Uno se conmovió al verlo en la isla de Lampedusa, denunciando la tragedia de los magrebíes que se ahogaban en el Mediterráneo por huir del hambre. Uno compartió su llamamiento a batallar contra la pobreza, que a ratos tenía ecos de los desgarrones cristianos de Unamuno.

Pero uno no pudo aplaudir su decisión de no regresar a su país en 12 años de papado, habiendo viajado a Brasil -y también a Chile, donde las pasó mal cuando su grey le reclamó contra los curas pedófilos. Uno condenó su simpatía por delincuentes como Milagro Sala y Cristina Kirchner. Uno discrepó con el relativismo de su “¿Quién soy yo para juzgar?,” sobre temas que si algo exigen, es juzgar: empujar el pensamiento, sin frenarlo en los pobres límites del yo.

Recibió una Iglesia en crisis, la brujuleó como pudo desde un cristianismo terrenal, de aquí y ahora. Muerto, empiezan ya a reunirse los cardenales para elegir nuevo Papa, que podrá ser predicador como Juan Pablo II, doctrinario como Benedicto XVI o pragmático como Francisco. O acaso diseñará modelo propio, según conciencia y Providencia.

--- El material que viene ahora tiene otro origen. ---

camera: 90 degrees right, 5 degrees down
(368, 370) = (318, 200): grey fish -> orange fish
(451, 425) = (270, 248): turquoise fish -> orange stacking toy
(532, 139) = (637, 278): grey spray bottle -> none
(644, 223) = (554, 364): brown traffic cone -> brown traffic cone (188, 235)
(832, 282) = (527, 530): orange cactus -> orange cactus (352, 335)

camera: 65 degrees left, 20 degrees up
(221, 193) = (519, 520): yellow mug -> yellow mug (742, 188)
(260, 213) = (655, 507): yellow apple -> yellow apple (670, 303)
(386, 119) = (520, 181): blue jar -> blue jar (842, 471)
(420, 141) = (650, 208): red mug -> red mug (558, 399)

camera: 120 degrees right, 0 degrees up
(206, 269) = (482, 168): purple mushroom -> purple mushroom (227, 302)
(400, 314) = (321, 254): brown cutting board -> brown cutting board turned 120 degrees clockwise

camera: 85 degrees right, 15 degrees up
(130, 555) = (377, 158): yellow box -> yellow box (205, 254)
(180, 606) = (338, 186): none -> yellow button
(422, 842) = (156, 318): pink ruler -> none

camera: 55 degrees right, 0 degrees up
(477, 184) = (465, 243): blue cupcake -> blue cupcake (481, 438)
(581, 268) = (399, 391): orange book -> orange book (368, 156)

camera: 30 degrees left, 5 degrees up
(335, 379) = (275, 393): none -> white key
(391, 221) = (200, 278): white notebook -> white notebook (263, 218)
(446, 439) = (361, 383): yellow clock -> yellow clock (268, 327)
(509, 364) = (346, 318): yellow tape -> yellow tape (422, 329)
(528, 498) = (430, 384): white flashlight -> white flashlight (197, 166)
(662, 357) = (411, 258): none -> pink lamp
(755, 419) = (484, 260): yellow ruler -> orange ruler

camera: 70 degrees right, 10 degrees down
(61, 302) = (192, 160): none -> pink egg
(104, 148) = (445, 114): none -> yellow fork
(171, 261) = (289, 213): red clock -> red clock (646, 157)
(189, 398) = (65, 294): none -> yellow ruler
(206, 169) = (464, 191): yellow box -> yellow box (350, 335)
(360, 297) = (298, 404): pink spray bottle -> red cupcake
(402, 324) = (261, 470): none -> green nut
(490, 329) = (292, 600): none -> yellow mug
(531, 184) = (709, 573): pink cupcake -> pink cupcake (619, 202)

Acaso usted piense, querido lector, que estas cavilaciones pudieran ser ajenas a nuestro Uruguay laico, ya que, separado el Estado de la Iglesia hace más de un siglo, poco o nada debiera importar a aquél el destino de ésta. Pero no es así. Y no solo porque el catolicismo es la religión con más seguidores, aun cuando la mayoría no va a misa. Hay otra razón más valedera: nuestra laicidad es hija de un espiritualismo, que supo ser anticlerical, pero que nunca negó los valores incondicionados de la tradición greco-judeo-cristiana. José Batlle y Ordóñez y Domingo Arena no eran ateos, no seguían el materialismo del Barón d’Holbach ni el positivismo de Comte, Littré o Spencer. Propulsores del anticlericalismo, junto a muchos edificaron la laicidad del Estado uruguayo desde bases espiritualistas: negaban los determinismos, cultivaban el albedrío y creían que el pensamiento y la voluntad moldeaban a las personas y a los pueblos. Ese ideario consta en el ilevantable alegato que Arturo Ardao lanzó en los años 50.

Desgraciadamente, tales definiciones se extraviaron cuando atropellaron las seducciones del marxismo y del consumismo funcionalista. Entre ellos se contraponen duro en las urnas, pero marchan del bracete para olvidar juntos los fueros del espíritu, que es donde finca lo mejor y más esperanzado de lo humano.

A la vista de la laya de divisionismo, desorientación y falta de metas elevadas en que nos sumerge ese extravío, ¿cómo no seguir con atención cariñosa lo que ocurra en toda tienda que defienda la autonomía del espíritu? El espíritu, sí, forja de nosotros mismos y de lo que vendrá.

Está a la vista que antes de los planes económicos y sociales siempre en discusión, necesitamos filosofías que esclarezcan las mentes y las voluntades, hoy paralizadas por los determinismos, la drogadicción y los renunciamientos.

Con lo humano en cancelación, importa mucho qué haya de inspirar al nuevo Papa que elijan los católicos.

Al fin de cuentas, católico quiere decir universal.

Y lo que más nos duele en el Uruguay de hoy es lo mucho que se agrede a la esencia universal de la criatura humana.